New research from Assistant Professor of Chemistry Yisong (Alex) Guo breaks down the complex and fascinating chemical processes comprising an important enzyme reaction that is found in many natural processes. The study was a close collaborative work with Associate Professor of Chemistry Maria Kurnikova, Wei-chen Chang from North Carolina State University, and Nei-Li Chan from National Taiwan University, and was featured as a supplementary cover on a recent issue of the Journal of the American Chemical Society, with artwork by Rachel Keeney, Mellon College of Science publications manager and graphic designer.

Enzymes are proteins that act as catalysts in organisms, accelerating chemical reactions so they're fast enough to be practical and sustainable. Guo's research looked specifically at a non-heme-iron oxygenase enzyme called AsqJ. As its name implies, this type of enzyme is critical in using molecular oxygen to perform chemical transformations that are related to biological pathway regulations, and research into their mechanisms helped British physician Peter Ratcliffe garner last year's Nobel Prize in Physiology or Medicine.

"A lot of study has been directed to how these enzymes work because hopefully people can use it as a catalyst to design and synthesize natural products in the pharmaceutical environment," Guo said.

A key chemical reaction these enzymes catalyze is epoxidation, a process that involves installing a three-atom ring containing oxygen, called an epoxide, onto a molecule. This epoxide acts as a functional group for the molecule, allowing it to participate in a variety of chemical reactions.

"Epoxides have very versatile chemistry," Guo noted. "Although there's a lot of organic chemistry research about this epoxidation reaction, in this non-heme-iron enzyme there has never been a detailed mechanistic study."

Using Mössbauer spectroscopy, kinetic measurements, x-ray crystallography and theoretical calculations, Guo's team scrutinized the reactions behind epoxidation catalyzed by AsqJ. The efforts from his lab was joined by Kurnikova for the molecular dynamics simulations, by Chang from North Carolina State University for the organic synthesis and Chan from National Taiwan University for the x-ray crystallography.

"This enzyme by itself is fundamentally important to understanding this group of enzymes that is involved in all these important chemical reactions or biological pathways in nature," Guo said.

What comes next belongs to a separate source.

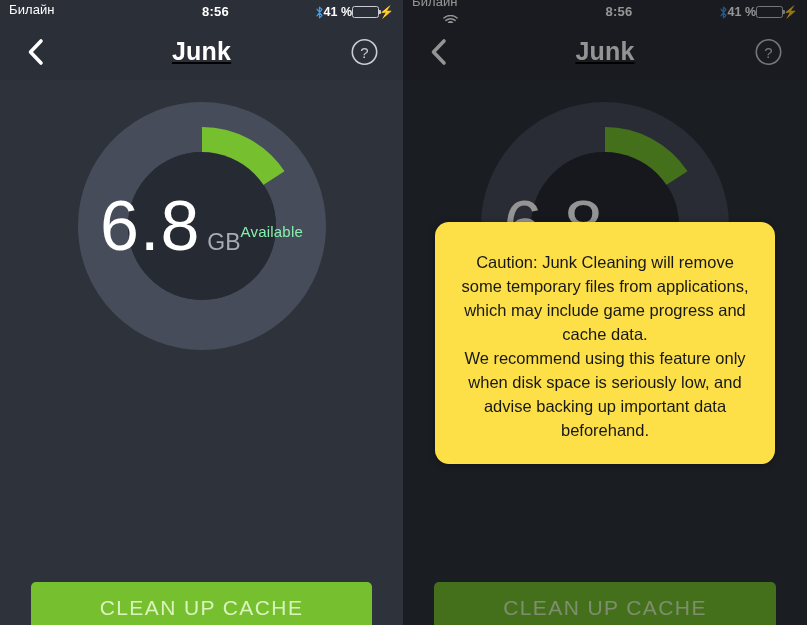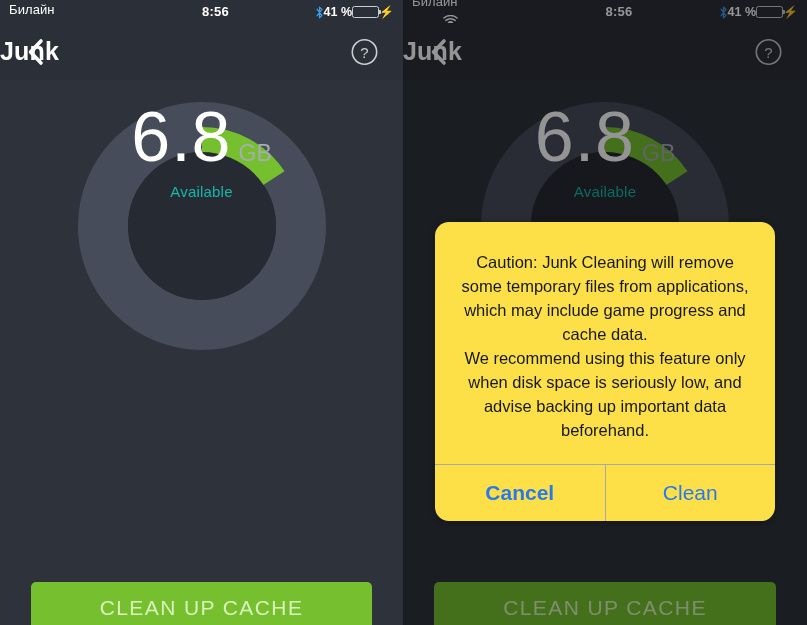"Junk" .navbar { justify-content: none -> center; text-decoration: none -> underline }
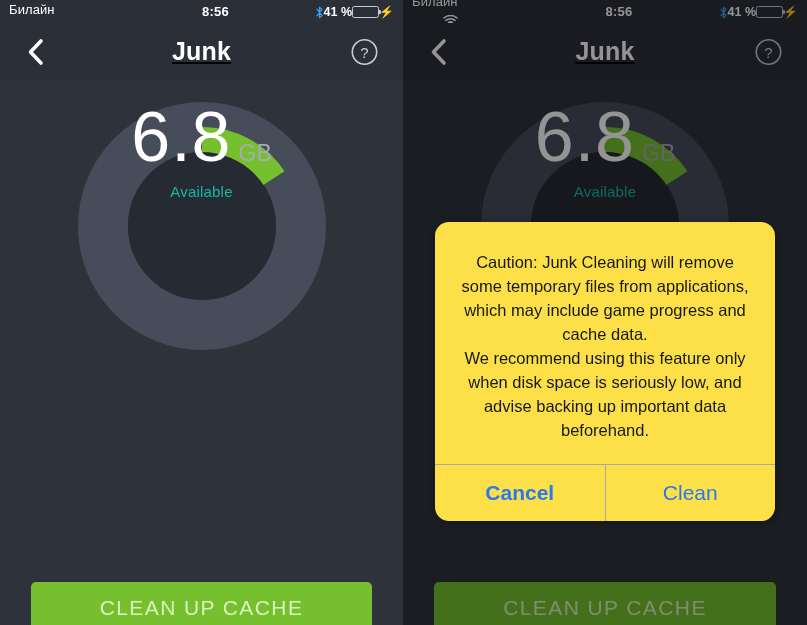"6.8" .donut-center { flex-direction: column -> row; justify-content: none -> center }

A major finding of the study was discovering the existence of an intermediate species in the epoxidation reaction. This intermediate species, which exists briefly during the catalysis, had been hypothesized to exist but evidence of it had never been experimentally observed.

Another subtler finding of the research concerned a co-substrate of the enzyme called 2-oxoglutarate. By observing the mechanisms of AsqJ, Guo and his collaborators concluded that this co-substrate likely "flips" in the solution so that a water molecule can leave the enzyme, creating room for an oxygen molecule to bind to the enzyme's iron center. This finding was made possible via the molecular dynamics simulations led by Research Professor Igor Kurnikov and Kurnikova. 

In future research, Guo and his team plan to look at other enzymes that have been previously studied and see whether they might use this flipping motion as a gating mechanism to regulate or trigger the addition of an oxygen molecule.

This research was funded by grants from the National Institutes of Health (GM125924), National Taiwan University and Taiwan's Ministry of Science and Technology (106-2113-M-002-021-MY3). Other authors on the study were: Jikun Li, Yijie Tang and Justin Lee from Carnegie Mellon's Department of Chemistry; Hsuan-Jen Liao and Te-Sheng Lin from National Taiwan University; and Jhih-Liang Huan and Lide Cha from North Carolina State University.